_Parts of the exercise_
a. Say whether each statement agrees with the class notes on discrimination: (i) Clark and Case were the floor managers for the employment discrimination part of the bill; (ii) the quoted memorandum ties the prohibited distinctions to any three of the forbidden criteria; (iii) the Clark-Case memo contains language that pushes toward "permit." Answer each with yes or no and the deciding words of the notes, quoted exactly.
b. Please reproduce the part of the class notes on discrimination starting with "Legislation Class Notes" and going on through "of the bill.", with every word and mark kept the same.

_Extract to read_
BEGIN

Source: http://lawschool.mikeshecket.com/legislation/1-21-04.htm
Timestamp: 2018-06-21 20:14:12
Document Index: 188359800

Matched Legal Cases: ['§ 703', '§ 703', '§ 703', '§ 703', '§ 703', '§ 703', '§ 703', '§ 703', '§ 703']

Legislation Class Notes 1/21/04
Last Friday, at the end of class, we were talking about the tension over the meaning of discrimination. Discrimination can mean simply differentiation. Does the statute protect members of the majority from differentiation too? Or is the statute designed only to protect against prejudice and invidious discrimination? If that’s so, maybe the statute is only applicable to discrimination against minorities by the majority.
The Clark-Case memorandum
“To discriminate is to make a distinction, to make a difference in treatment or favor, and those distinctions or differences in treatment or favor which are prohibited by section 704 are those which are based on any five of the forbidden criteria[ ].”
Clark and Case were the floor managers for the employment discrimination part of the bill.
Does this memorandum suggest that affirmative action shall be outlawed according to § 703 (j)? Is there anything in the Clark-Case memo that pushes us towards “permit”? No, on the contrary, there is language that seems to go beyond “require”.

END

_Given information_
BEGIN

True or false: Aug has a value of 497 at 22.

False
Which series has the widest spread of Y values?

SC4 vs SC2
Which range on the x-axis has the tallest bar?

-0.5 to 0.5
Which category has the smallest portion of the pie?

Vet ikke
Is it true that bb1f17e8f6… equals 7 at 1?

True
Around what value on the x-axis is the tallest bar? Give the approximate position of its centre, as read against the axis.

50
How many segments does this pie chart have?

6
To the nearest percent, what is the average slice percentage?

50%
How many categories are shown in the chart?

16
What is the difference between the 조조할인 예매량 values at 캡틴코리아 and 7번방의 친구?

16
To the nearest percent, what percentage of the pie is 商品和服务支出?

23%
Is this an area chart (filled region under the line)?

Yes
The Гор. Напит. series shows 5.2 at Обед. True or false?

END

_Expected responses_
a.
(i) Yes: "Clark and Case were the floor managers for the employment discrimination part of the bill."
(ii) No: "those which are based on any five of the forbidden criteria"
(iii) No: "No, on the contrary, there is language that seems to go beyond “require”."

b.
Legislation Class Notes 1/21/04
Last Friday, at the end of class, we were talking about the tension over the meaning of discrimination. Discrimination can mean simply differentiation. Does the statute protect members of the majority from differentiation too? Or is the statute designed only to protect against prejudice and invidious discrimination? If that’s so, maybe the statute is only applicable to discrimination against minorities by the majority.
The Clark-Case memorandum
“To discriminate is to make a distinction, to make a difference in treatment or favor, and those distinctions or differences in treatment or favor which are prohibited by section 704 are those which are based on any five of the forbidden criteria[ ].”
Clark and Case were the floor managers for the employment discrimination part of the bill.